Some don’t think the way employer-sponsored health insurance premiums are not taxed counts as a subsidy. I’m not that interested in semantics, more interested in facts. Here are some:
- Total compensation for employment is set in the marketplace. As much as they may like to, employers don’t (usually) choose it unilaterally.
- Health insurance premiums comprise a portion of total compensation, along with wages and other deferred compensation and perquisites of the job.
- As the health insurance component of compensation goes up, wages must go down or not rise as fast as they otherwise would, holding all other forms of compensation constant. (It’s simpler to think of compensation as health insurance plus wages, which is good enough for this post.)
- We can compute the cost of a dollar of employer-sponsored health benefits in terms of forgone wage. Here’s how. Doing so, we find that it takes far less than a dollar of forgone wage to “buy” a dollar of employer-sponsored health insurance. An average value is about 60 cents. The difference is untaxed compensation. Had the compensation been entirely in wage, it would have been taxed. The government would have received (taken, ripped from the hands of hard-working Americans, whatever) about 40 cents in revenue. (This is for a typical taxpayer. Your results may vary).

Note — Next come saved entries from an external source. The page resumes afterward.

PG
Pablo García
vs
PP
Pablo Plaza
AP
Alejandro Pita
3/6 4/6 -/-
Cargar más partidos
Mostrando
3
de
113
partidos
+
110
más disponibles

- Thus, a dollar of employer-sponsored health insurance costs the government 40 cents. Some call this a tax subsidy. Some call it a tax expenditure. I don’t much care what it is called. It’s a fact the government doesn’t receive the 40 cents and the employee doesn’t get it in wage either. It goes to health insurance premiums, which most feel are too high.
Though I may not care much what we call the 40 cents, I am somewhat bound by convention and the desire to be understood to use what has become standard terminology. Thus, I have called it and will call it a tax subsidy or tax expenditure. If conventional terminology changes, I will adapt accordingly.